Could you please retype all of the records exactly, skipping any pictures?

--- START ---

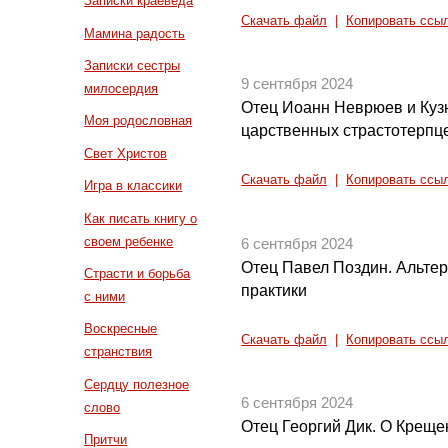
Записки краеведа
Скачать файл
|
Копировать ссы
Мамина радость
Записки сестры
9 сентября 2024
милосердия
Отец Иоанн Неврюев и Куз
Моя родословная
царственных страстотерпц
Свет Христов
Скачать файл
|
Копировать ссы
Игра в классики
Как писать книгу о
своем ребенке
6 сентября 2024
Отец Павел Поздин. Альте
Страсти и борьба
практики
с ними
Воскресные
Скачать файл
|
Копировать ссы
странствия
Сердцу полезное
6 сентября 2024
слово
Отец Георгий Дик. О Креще
Притчи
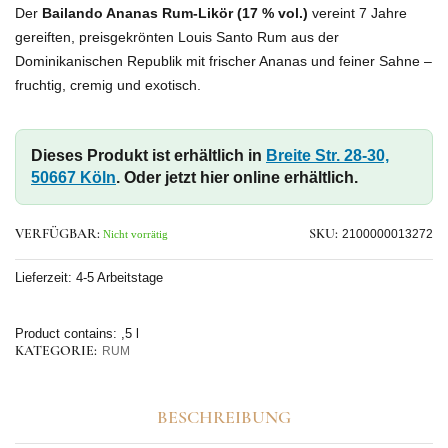
Der
Bailando Ananas Rum-Likör (17 % vol.)
vereint 7 Jahre
gereiften, preisgekrönten Louis Santo Rum aus der
Dominikanischen Republik mit frischer Ananas und feiner Sahne –
fruchtig, cremig und exotisch.
Dieses Produkt ist erhältlich in
Breite Str. 28-30,
50667 Köln
. Oder jetzt hier online erhältlich.
VERFÜGBAR:
SKU:
2100000013272
Nicht vorrätig
Lieferzeit:
4-5 Arbeitstage
Product contains: ,5
l
KATEGORIE:
RUM
BESCHREIBUNG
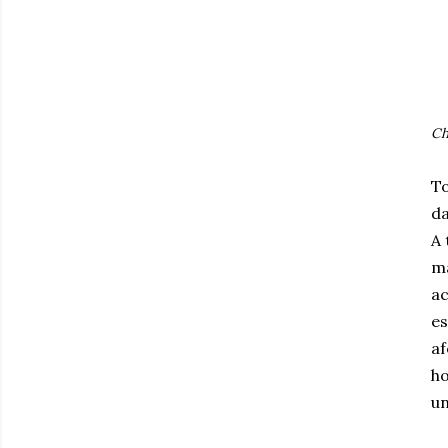
Ch
To
d
A 
ma
ac
es
af
ho
un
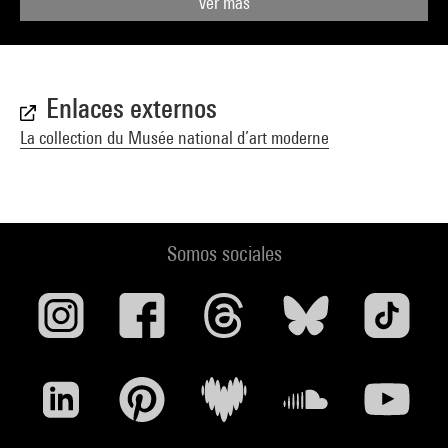
Ver más
Enlaces externos
La collection du Musée national d’art moderne
Somos sociales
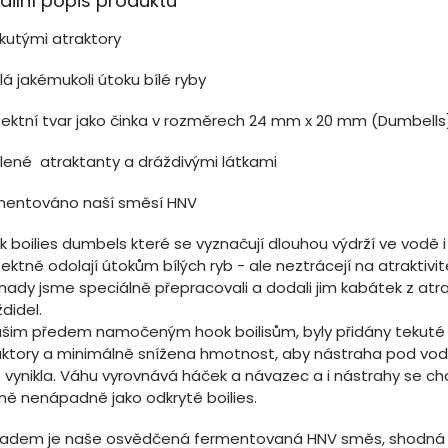
ailní popis produktu
ekutými atraktory
á jakémukoli útoku bílé ryby
fektní tvar jako činka v rozměrech 24 mm x 20 mm (Dumbells
lené atraktanty a dráždivými látkami
mentováno naší směsí HNV
 boilies dumbels které se vyznačují dlouhou výdrží ve vodě i
ektně odolají útokům bílých ryb - ale neztrácejí na atraktivit
nady jsme speciálně přepracovali a dodali jim kabátek z atr
didel.
ašim předem namočeným hook boilisům, byly přidány tekuté
aktory a minimálně snížena hmotnost, aby nástraha pod vod
 vynikla. Váhu vyrovnává háček a návazec a i nástrahy se ch
jně nenápadně jako odkryté boilies.
ladem je naše osvědčená fermentovaná HNV směs, shodná s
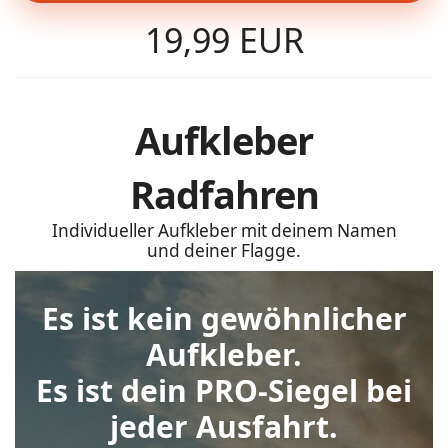
19,99 EUR
Aufkleber
Radfahren
Individueller Aufkleber mit deinem Namen
und deiner Flagge.
Es ist kein gewöhnlicher
Aufkleber.
Es ist dein PRO-Siegel bei
jeder Ausfahrt.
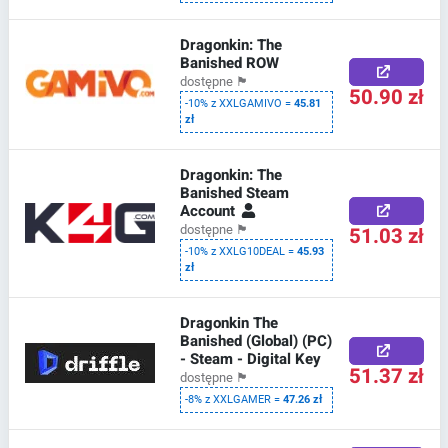
Dragonkin: The
Banished ROW
dostępne
🏴
50.90 zł
-10% z XXLGAMIVO =
45.81
zł
Dragonkin: The
Banished Steam
Account
51.03 zł
dostępne
🏴
-10% z XXLG10DEAL =
45.93
zł
Dragonkin The
Banished (Global) (PC)
- Steam - Digital Key
51.37 zł
dostępne
🏴
-8% z XXLGAMER =
47.26 zł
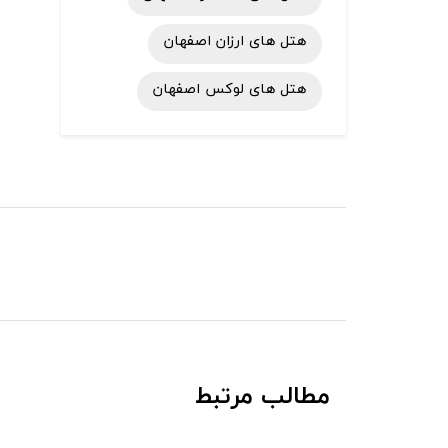
هتل های ارزان اصفهان
هتل های لوکس اصفهان
مطالب مرتبط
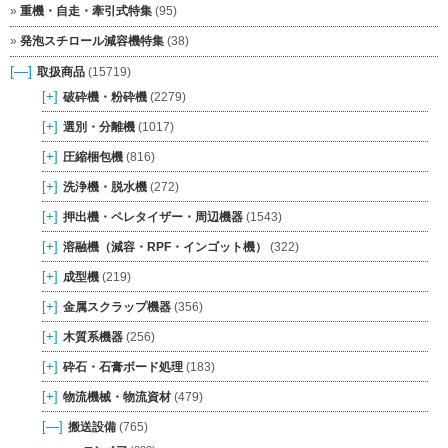
重機・自走・牽引式特集
(95)
発泡スチロール減容機特集
(38)
[—]
取扱商品
(15719)
[+]
破砕機・粉砕機
(2279)
[+]
選別・分離機
(1017)
[+]
圧縮梱包機
(816)
[+]
洗浄機・脱水機
(272)
[+]
押出機・ペレタイザー・周辺機器
(1543)
[+]
溶融機（減容・RPF・インゴット機）
(322)
[+]
成型機
(219)
[+]
金属スクラップ機器
(356)
[+]
木質系機器
(256)
[+]
砕石・石膏ボード処理
(183)
[+]
物流機械・物流資材
(479)
[—]
搬送設備
(765)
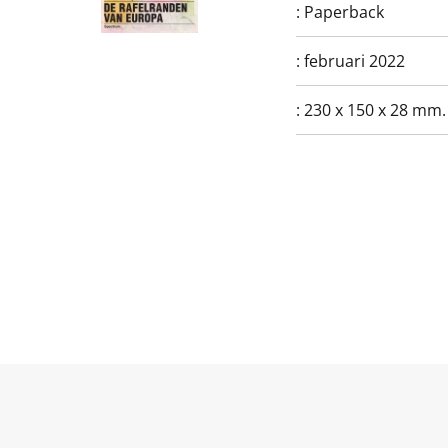
:
Paperback
:
februari 2022
:
230 x 150 x 28 mm.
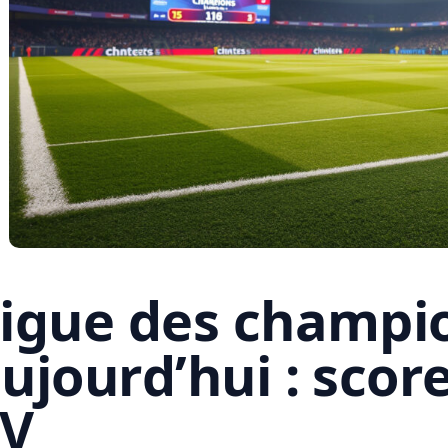
igue des champi
ujourd’hui : score
TV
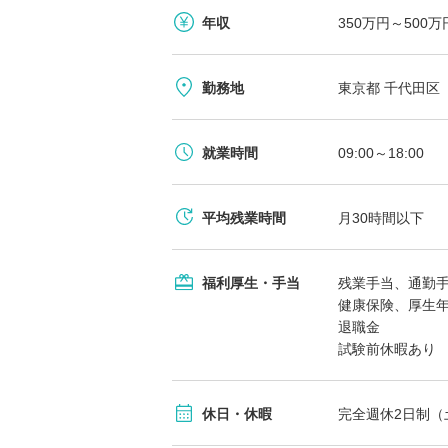
年収
350万円～500
勤務地
東京都 千代田区 麹
就業時間
09:00～18:00
平均残業時間
月30時間以下
福利厚生・手当
残業手当、通勤
健康保険、厚生
退職金
試験前休暇あり
休日・休暇
完全週休2日制（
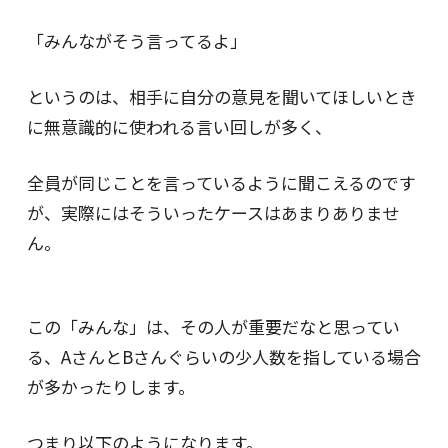
「みんながそう言ってるよ」
というのは、相手に自分の意見を聞いてほしいとき
に無意識的に使われる言い回しが多く、
全員が同じことを言っているように聞こえるのです
が、実際にはそういったケースはあまりありませ
ん。
この「みんな」は、その人が重要だなと思ってい
る、AさんとBさんぐらいの少人数を指している場合
が多かったりします。
つまり以下のようになります。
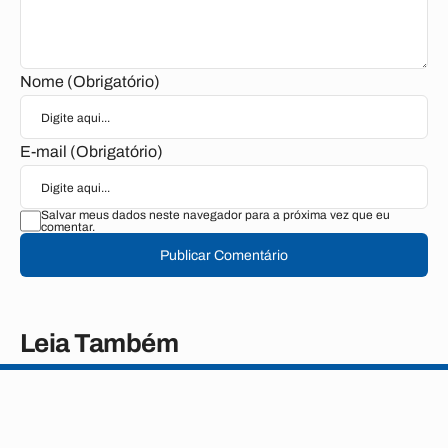
Nome (Obrigatório)
E-mail (Obrigatório)
Salvar meus dados neste navegador para a próxima vez que eu
comentar.
Publicar Comentário
Leia Também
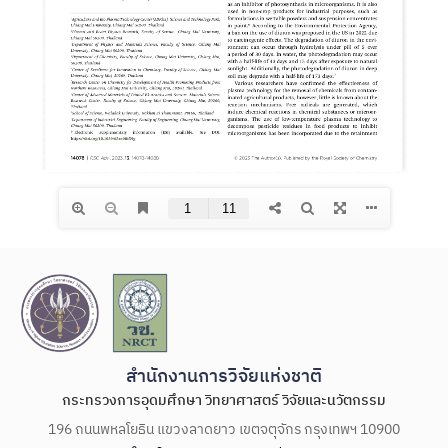
สำนักงานการวิจัยแห่งชาติ
กระทรวงการอุดมศึกษา วิทยาศาสตร์ วิจัยและนวัตกรรม
196 ถนนพหลโยธิน แขวงลาดยาว เขตจตุจักร กรุงเทพฯ 10900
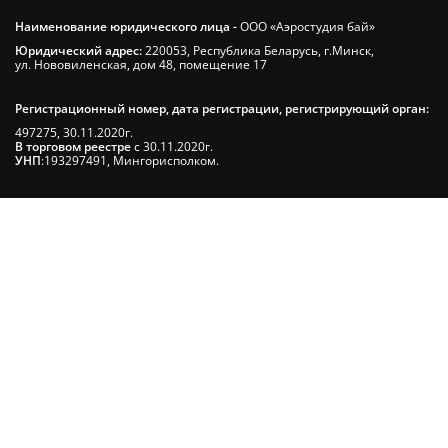
Наименование юридического лица -
ООО «Аэростудия бай»
Юридический адрес:
220053, Республика Беларусь, г.Минск,
ул. Нововиленская, дом 48, помещение 17
Регистрационный номер, дата регистрации, регистрирующий орган:
497275, 30.11.2020г.
В торговом реестре
с 30.11.2020г.
УНП
:193297491, Мингорисполком.
Сэкономьте Ваше время на подбор
радиаторов!
Позвоните и мы: - рассчитаем требуемую
мощность; - предложим от 3х вариантов в разном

--- END ---

(EXERCISE ANSWER)
Записки краеведа
Скачать файл
|
Копировать ссы
Мамина радость
Записки сестры
9 сентября 2024
милосердия
Отец Иоанн Неврюев и Куз
Моя родословная
царственных страстотерпц
Свет Христов
Скачать файл
|
Копировать ссы
Игра в классики
Как писать книгу о
своем ребенке
6 сентября 2024
Отец Павел Поздин. Альте
Страсти и борьба
практики
с ними
Воскресные
Скачать файл
|
Копировать ссы
странствия
Сердцу полезное
6 сентября 2024
слово
Отец Георгий Дик. О Креще
Притчи
Der
Bailando Ananas Rum-Likör (17 % vol.)
vereint 7 Jahre
gereiften, preisgekrönten Louis Santo Rum aus der
Dominikanischen Republik mit frischer Ananas und feiner Sahne –
fruchtig, cremig und exotisch.
Dieses Produkt ist erhältlich in
Breite Str. 28-30,
50667 Köln
. Oder jetzt hier online erhältlich.
VERFÜGBAR:
SKU:
2100000013272
Nicht vorrätig
Lieferzeit:
4-5 Arbeitstage
Product contains: ,5
l
KATEGORIE:
RUM
BESCHREIBUNG
Ch
To
d
A 
ma
ac
es
af
ho
un
Ver más
Enlaces externos
La collection du Musée national d’art moderne
Somos sociales
ailní popis produktu
ekutými atraktory
á jakémukoli útoku bílé ryby
fektní tvar jako činka v rozměrech 24 mm x 20 mm (Dumbells
lené atraktanty a dráždivými látkami
mentováno naší směsí HNV
 boilies dumbels které se vyznačují dlouhou výdrží ve vodě i
ektně odolají útokům bílých ryb - ale neztrácejí na atraktivit
nady jsme speciálně přepracovali a dodali jim kabátek z atr
didel.
ašim předem namočeným hook boilisům, byly přidány tekuté
aktory a minimálně snížena hmotnost, aby nástraha pod vod
 vynikla. Váhu vyrovnává háček a návazec a i nástrahy se ch
jně nenápadně jako odkryté boilies.
ladem je naše osvědčená fermentovaná HNV směs, shodná s
19,99 EUR
Aufkleber
Radfahren
Individueller Aufkleber mit deinem Namen
und deiner Flagge.
Es ist kein gewöhnlicher
Aufkleber.
Es ist dein PRO-Siegel bei
jeder Ausfahrt.
Dragonkin: The
Banished ROW
dostępne
🏴
50.90 zł
-10% z XXLGAMIVO =
45.81
zł
Dragonkin: The
Banished Steam
Account
51.03 zł
dostępne
🏴
-10% z XXLG10DEAL =
45.93
zł
Dragonkin The
Banished (Global) (PC)
- Steam - Digital Key
51.37 zł
dostępne
🏴
-8% z XXLGAMER =
47.26 zł
هتل های ارزان اصفهان
هتل های لوکس اصفهان
مطالب مرتبط
重機・自走・牽引式特集
(95)
発泡スチロール減容機特集
(38)
[—]
取扱商品
(15719)
[+]
破砕機・粉砕機
(2279)
[+]
選別・分離機
(1017)
[+]
圧縮梱包機
(816)
[+]
洗浄機・脱水機
(272)
[+]
押出機・ペレタイザー・周辺機器
(1543)
[+]
溶融機（減容・RPF・インゴット機）
(322)
[+]
成型機
(219)
[+]
金属スクラップ機器
(356)
[+]
木質系機器
(256)
[+]
砕石・石膏ボード処理
(183)
[+]
物流機械・物流資材
(479)
[—]
搬送設備
(765)
:
Paperback
:
februari 2022
:
230 x 150 x 28 mm.
igue des champi
ujourd’hui : score
TV
年収
350万円～500
勤務地
東京都 千代田区 麹
就業時間
09:00～18:00
平均残業時間
月30時間以下
福利厚生・手当
残業手当、通勤
健康保険、厚生
退職金
試験前休暇あり
休日・休暇
完全週休2日制（
「みんながそう言ってるよ」
というのは、相手に自分の意見を聞いてほしいとき
に無意識的に使われる言い回しが多く、
全員が同じことを言っているように聞こえるのです
が、実際にはそういったケースはあまりありませ
ん。
この「みんな」は、その人が重要だなと思ってい
る、AさんとBさんぐらいの少人数を指している場合
が多かったりします。
つまり以下のようになります。
Nome (Obrigatório)
E-mail (Obrigatório)
Salvar meus dados neste navegador para a próxima vez que eu
comentar.
Publicar Comentário
Leia Também
สำนักงานการวิจัยแห่งชาติ
กระทรวงการอุดมศึกษา วิทยาศาสตร์ วิจัยและนวัตกรรม
196 ถนนพหลโยธิน แขวงลาดยาว เขตจตุจักร กรุงเทพฯ 10900
Наименование юридического лица -
ООО «Аэростудия бай»
Юридический адрес:
220053, Республика Беларусь, г.Минск,
ул. Нововиленская, дом 48, помещение 17
Регистрационный номер, дата регистрации, регистрирующий орган:
497275, 30.11.2020г.
В торговом реестре
с 30.11.2020г.
УНП
:193297491, Мингорисполком.
Сэкономьте Ваше время на подбор
радиаторов!
Позвоните и мы: - рассчитаем требуемую
мощность; - предложим от 3х вариантов в разном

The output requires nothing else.